(Collected data entries)
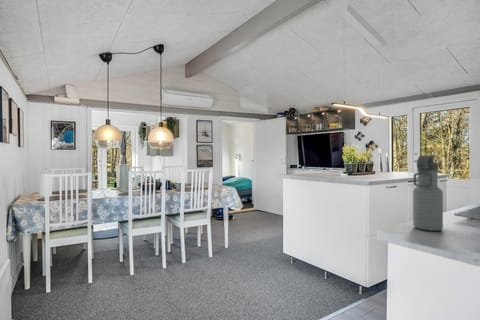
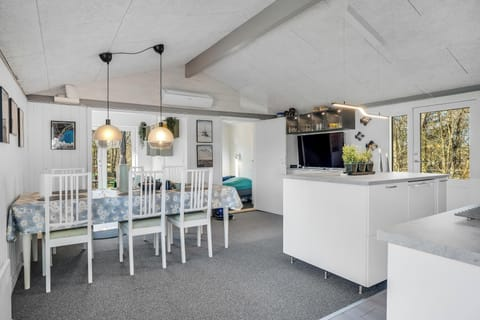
- water bottle [412,154,444,232]
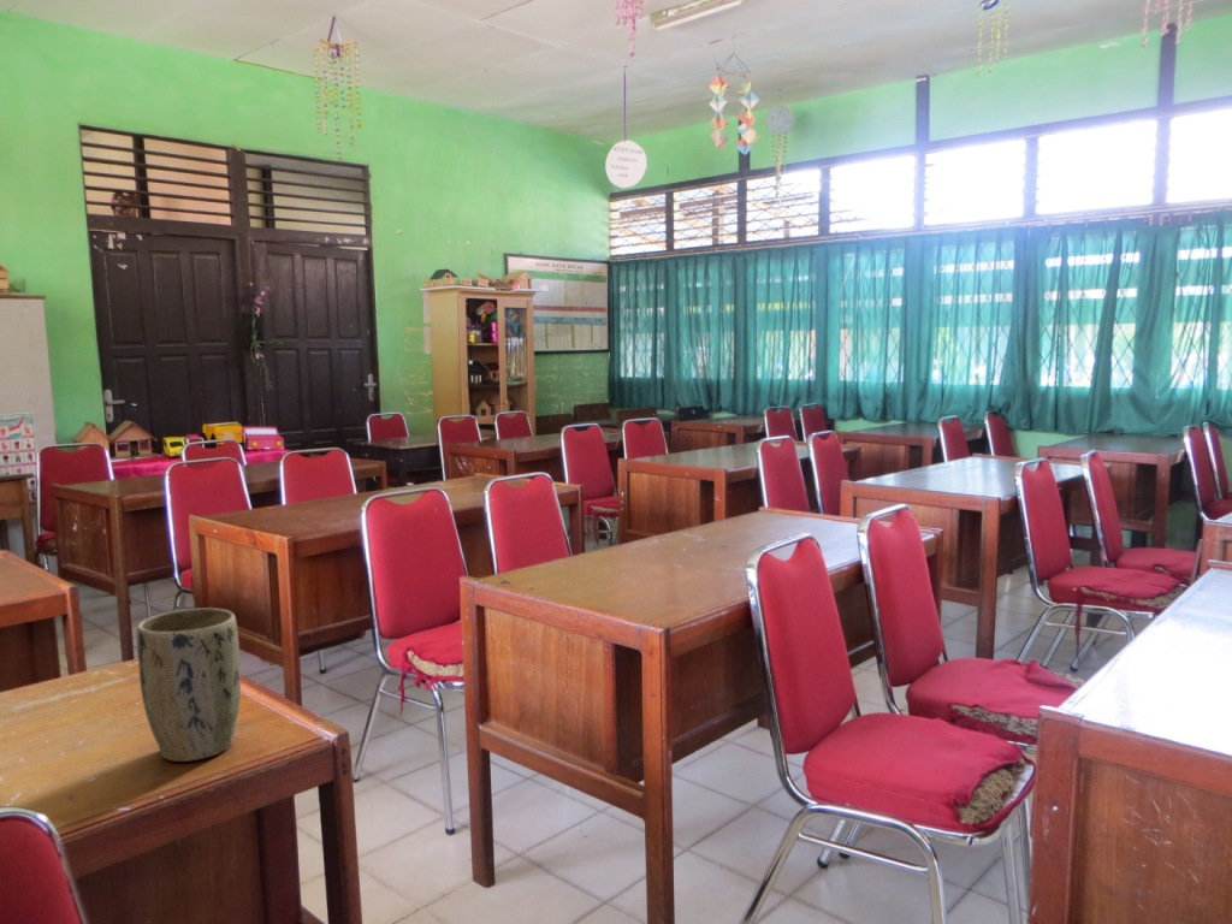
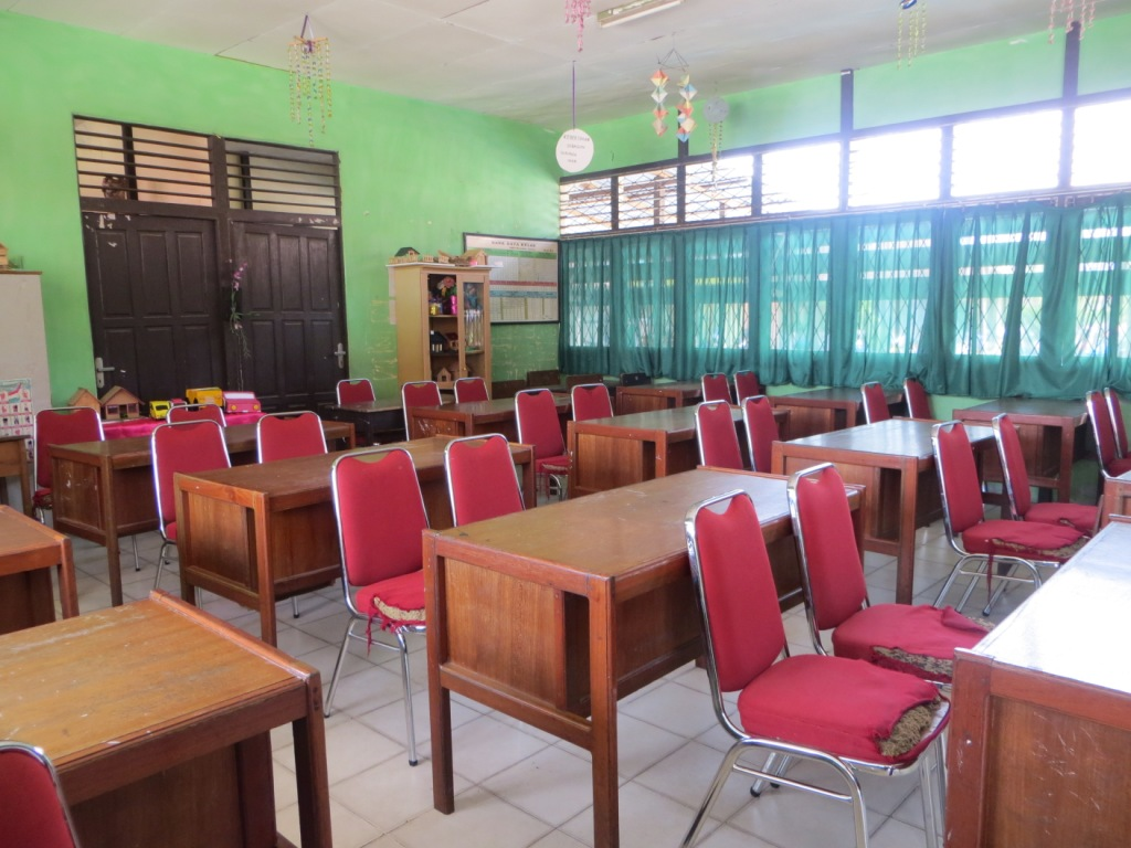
- plant pot [136,606,242,763]
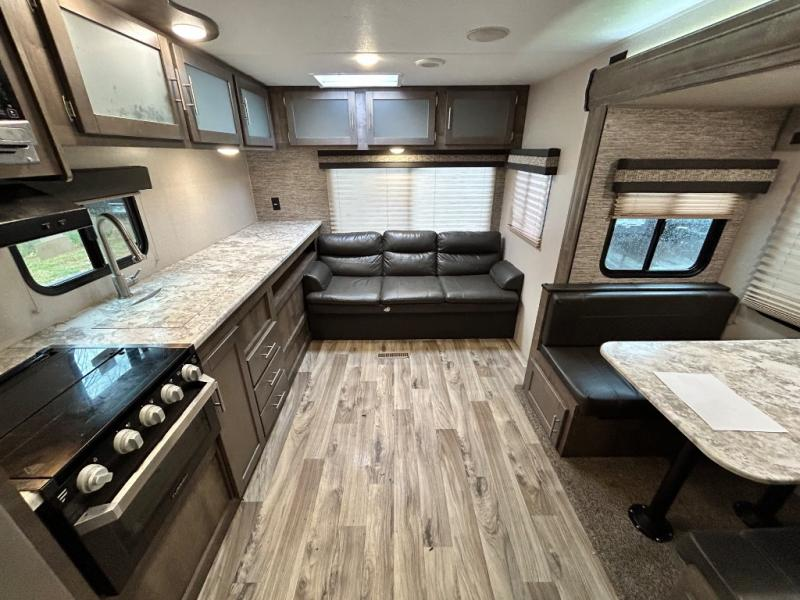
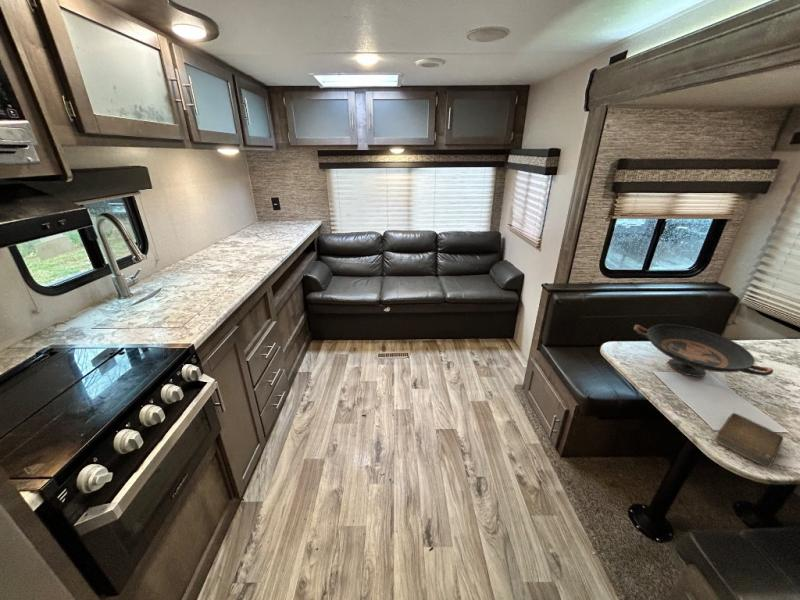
+ book [714,412,784,468]
+ decorative bowl [633,323,774,378]
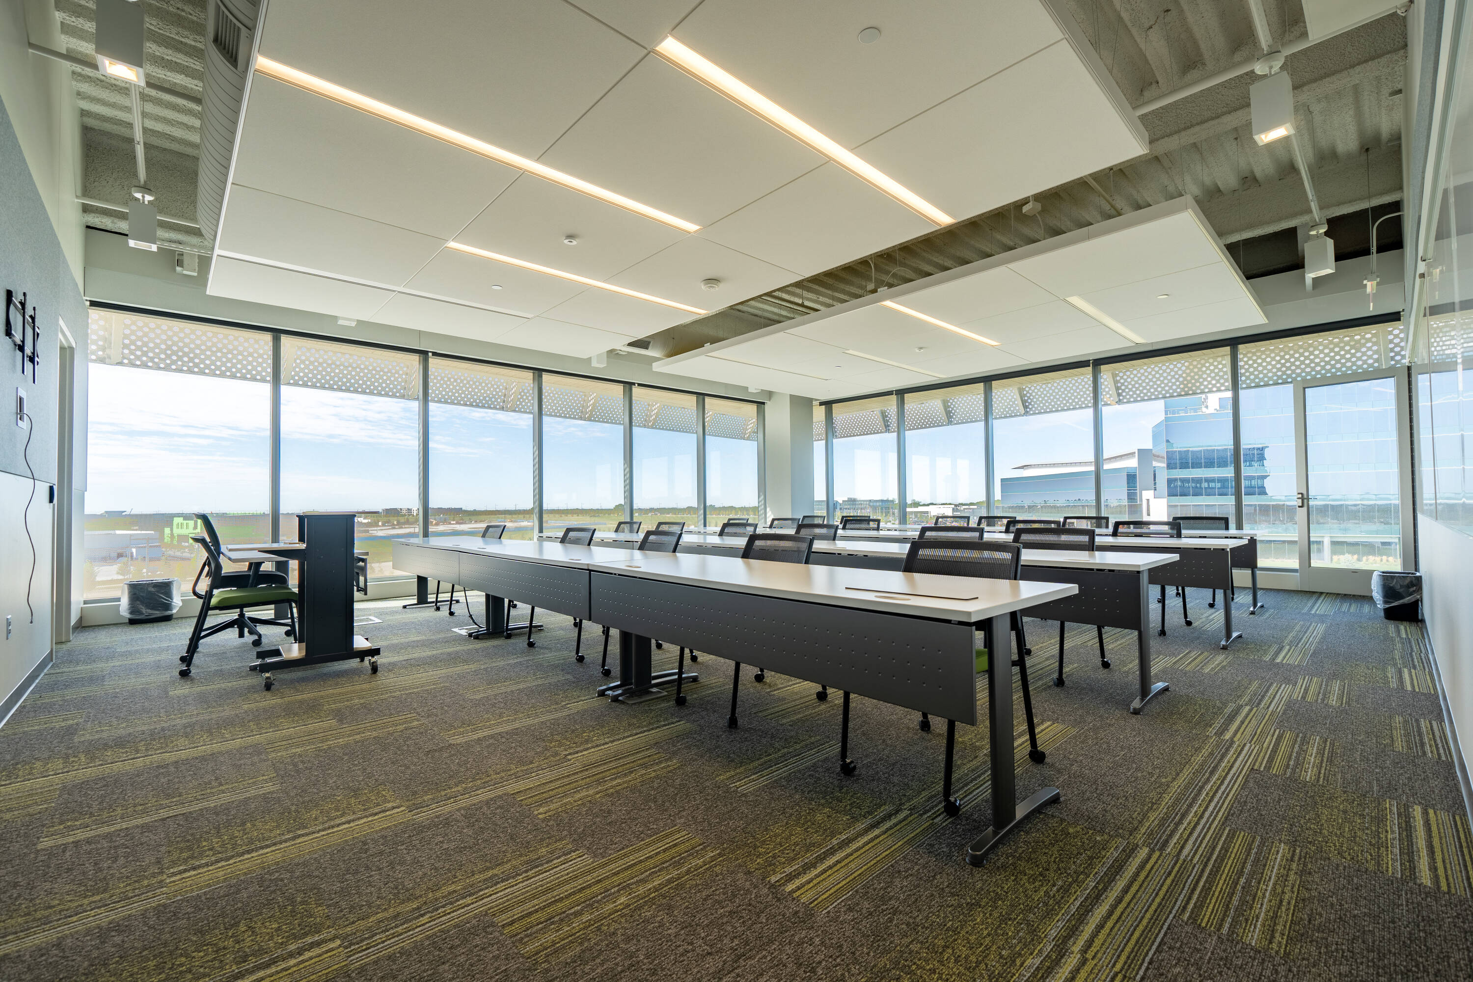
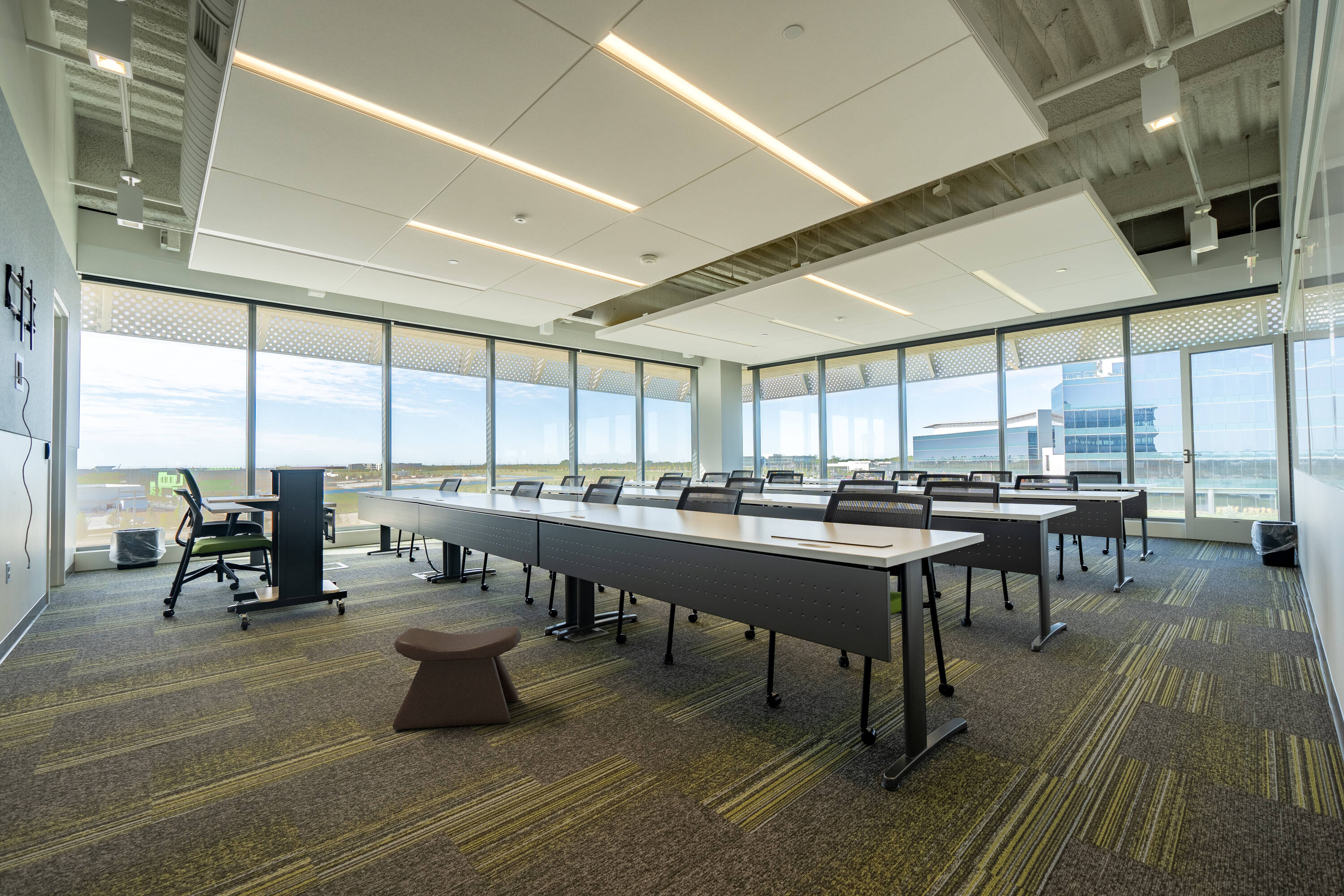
+ stool [392,625,522,730]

■ **WORK ITEM**
Omit the pictures and please write out exactly the lines between the one containing "- plant pot [136,606,242,763]" and the last line of the entries, both included.

■ **FINISHED EXERCISE**
- plant pot [136,606,242,763]
+ book [714,412,784,468]
+ decorative bowl [633,323,774,378]
+ stool [392,625,522,730]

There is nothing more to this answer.